X ha annunciato Chat, un’evoluzione del proprio servizio di messaggistica interna che punta a un livello più alto di riservatezza. L’aggiornamento porta con sé il supporto a videochiamate, chiamate vocali, invio di file e messaggi che scompaiono, con l’intera struttura basata sulla crittografia end-to-end. Questa protezione copre sia i messaggi sia i documenti condivisi, lasciando però fuori i metadati, che includono informazioni come l’orario di invio o il destinatario della comunicazione.
Nel centro assistenza viene spiegato un aspetto importante: l’assenza di una difesa attiva contro gli attacchi man-in-the-middle. In pratica, se un soggetto dovesse compromettere una conversazione, non sarebbe disponibile alcuno strumento immediato per rilevarlo. La piattaforma conferma comunque lo sviluppo di metodi dedicati alla verifica dell’autenticità dei messaggi e dell’identità del dispositivo coinvolto, segnando un percorso verso una sicurezza più trasparente.

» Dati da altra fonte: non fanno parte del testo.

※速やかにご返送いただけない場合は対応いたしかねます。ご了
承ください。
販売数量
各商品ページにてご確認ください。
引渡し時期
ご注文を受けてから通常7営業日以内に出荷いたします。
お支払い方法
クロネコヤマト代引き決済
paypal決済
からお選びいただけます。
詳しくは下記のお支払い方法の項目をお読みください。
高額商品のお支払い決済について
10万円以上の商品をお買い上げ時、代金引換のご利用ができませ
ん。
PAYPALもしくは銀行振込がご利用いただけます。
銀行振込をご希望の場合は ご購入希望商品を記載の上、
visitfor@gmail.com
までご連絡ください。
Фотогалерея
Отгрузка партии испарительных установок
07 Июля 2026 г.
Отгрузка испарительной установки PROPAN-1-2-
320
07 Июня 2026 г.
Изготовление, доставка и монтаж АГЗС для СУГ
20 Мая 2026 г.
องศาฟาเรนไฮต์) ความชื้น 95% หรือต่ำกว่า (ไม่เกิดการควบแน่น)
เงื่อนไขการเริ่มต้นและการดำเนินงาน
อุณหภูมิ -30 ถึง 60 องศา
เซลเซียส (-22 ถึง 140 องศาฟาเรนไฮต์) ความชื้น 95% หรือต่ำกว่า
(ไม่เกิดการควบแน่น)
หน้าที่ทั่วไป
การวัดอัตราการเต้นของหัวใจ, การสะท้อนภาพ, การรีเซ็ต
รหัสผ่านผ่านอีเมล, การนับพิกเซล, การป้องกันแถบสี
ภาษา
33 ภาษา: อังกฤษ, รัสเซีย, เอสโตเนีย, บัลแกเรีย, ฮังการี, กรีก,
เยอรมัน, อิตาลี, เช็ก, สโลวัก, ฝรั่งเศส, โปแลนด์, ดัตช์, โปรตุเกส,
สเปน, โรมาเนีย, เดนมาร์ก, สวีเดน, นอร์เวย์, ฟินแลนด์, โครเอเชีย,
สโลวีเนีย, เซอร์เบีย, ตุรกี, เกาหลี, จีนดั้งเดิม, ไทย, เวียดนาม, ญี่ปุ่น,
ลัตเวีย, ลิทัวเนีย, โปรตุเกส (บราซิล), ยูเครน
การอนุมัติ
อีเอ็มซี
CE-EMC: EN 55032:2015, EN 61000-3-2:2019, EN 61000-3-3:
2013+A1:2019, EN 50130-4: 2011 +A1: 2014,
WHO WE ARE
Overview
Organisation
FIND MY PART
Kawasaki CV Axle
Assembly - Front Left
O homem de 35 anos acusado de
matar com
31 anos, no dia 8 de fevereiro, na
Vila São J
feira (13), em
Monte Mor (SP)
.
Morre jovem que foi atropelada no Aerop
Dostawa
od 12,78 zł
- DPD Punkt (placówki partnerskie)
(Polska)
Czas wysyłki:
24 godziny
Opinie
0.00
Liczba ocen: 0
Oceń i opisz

Messaggi effimeri e gestione avanzata delle chat
Tra gli elementi più discussi figura l’introduzione dei messaggi a scomparsa, che vengono eliminati automaticamente dopo un intervallo stabilito. Questa funzione riduce la possibilità di conservare contenuti sensibili, poiché il destinatario non può salvare le conversazioni. Se il mittente attiva il blocco degli screenshot, le chat non possono essere catturate. Quando questa protezione non è attiva, viene comunque mostrato un avviso in caso di acquisizione dello schermo, garantendo un minimo di tracciabilità.
Chat offre anche la possibilità di modificare o eliminare i messaggi testuali, una scelta che amplia il controllo sulle comunicazioni. Non sono ancora presenti le note vocali, una mancanza che la piattaforma ha già dichiarato di voler colmare con un aggiornamento futuro. L’obiettivo è quello di rendere il servizio completo, mantenendo coerenza con i sistemi di messaggistica più avanzati.
La crittografia nei DM di X era apparsa per la prima volta nel 2023, per poi essere sospesa a maggio allo scopo di introdurre migliorie sostanziali. Chat rappresenta oggi il risultato di quel lavoro, con un approccio più stabile e un insieme di funzioni costruite attorno alla protezione dei contenuti condivisi.